#### Aim of the task:
From the first line to the last, print the data exactly as it appears.
Data excerpts section start
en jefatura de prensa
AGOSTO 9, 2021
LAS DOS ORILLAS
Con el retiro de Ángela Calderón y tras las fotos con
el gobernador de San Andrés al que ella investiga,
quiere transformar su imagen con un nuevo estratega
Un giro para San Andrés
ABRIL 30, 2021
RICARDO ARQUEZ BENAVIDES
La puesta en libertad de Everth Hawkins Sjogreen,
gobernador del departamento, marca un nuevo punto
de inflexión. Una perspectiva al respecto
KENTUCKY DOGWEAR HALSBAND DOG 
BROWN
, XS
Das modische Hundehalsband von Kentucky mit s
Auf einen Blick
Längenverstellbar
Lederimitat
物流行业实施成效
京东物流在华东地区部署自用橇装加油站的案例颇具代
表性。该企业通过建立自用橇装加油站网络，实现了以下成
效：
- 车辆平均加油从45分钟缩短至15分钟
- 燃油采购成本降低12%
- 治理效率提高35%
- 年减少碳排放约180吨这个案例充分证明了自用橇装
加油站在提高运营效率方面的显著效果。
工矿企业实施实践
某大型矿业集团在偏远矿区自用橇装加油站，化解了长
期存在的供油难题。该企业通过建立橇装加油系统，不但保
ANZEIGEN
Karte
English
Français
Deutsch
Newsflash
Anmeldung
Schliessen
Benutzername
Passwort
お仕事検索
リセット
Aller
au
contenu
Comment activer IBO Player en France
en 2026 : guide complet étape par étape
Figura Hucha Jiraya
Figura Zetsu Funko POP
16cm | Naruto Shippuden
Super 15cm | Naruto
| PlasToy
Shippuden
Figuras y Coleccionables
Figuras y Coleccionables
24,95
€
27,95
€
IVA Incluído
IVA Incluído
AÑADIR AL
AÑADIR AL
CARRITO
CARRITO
Data excerpts section end
#### Solution to this exercise:
en jefatura de prensa
AGOSTO 9, 2021
LAS DOS ORILLAS
Con el retiro de Ángela Calderón y tras las fotos con
el gobernador de San Andrés al que ella investiga,
quiere transformar su imagen con un nuevo estratega
Un giro para San Andrés
ABRIL 30, 2021
RICARDO ARQUEZ BENAVIDES
La puesta en libertad de Everth Hawkins Sjogreen,
gobernador del departamento, marca un nuevo punto
de inflexión. Una perspectiva al respecto
KENTUCKY DOGWEAR HALSBAND DOG 
BROWN
, XS
Das modische Hundehalsband von Kentucky mit s
Auf einen Blick
Längenverstellbar
Lederimitat
物流行业实施成效
京东物流在华东地区部署自用橇装加油站的案例颇具代
表性。该企业通过建立自用橇装加油站网络，实现了以下成
效：
- 车辆平均加油从45分钟缩短至15分钟
- 燃油采购成本降低12%
- 治理效率提高35%
- 年减少碳排放约180吨这个案例充分证明了自用橇装
加油站在提高运营效率方面的显著效果。
工矿企业实施实践
某大型矿业集团在偏远矿区自用橇装加油站，化解了长
期存在的供油难题。该企业通过建立橇装加油系统，不但保
ANZEIGEN
Karte
English
Français
Deutsch
Newsflash
Anmeldung
Schliessen
Benutzername
Passwort
お仕事検索
リセット
Aller
au
contenu
Comment activer IBO Player en France
en 2026 : guide complet étape par étape
Figura Hucha Jiraya
Figura Zetsu Funko POP
16cm | Naruto Shippuden
Super 15cm | Naruto
| PlasToy
Shippuden
Figuras y Coleccionables
Figuras y Coleccionables
24,95
€
27,95
€
IVA Incluído
IVA Incluído
AÑADIR AL
AÑADIR AL
CARRITO
CARRITO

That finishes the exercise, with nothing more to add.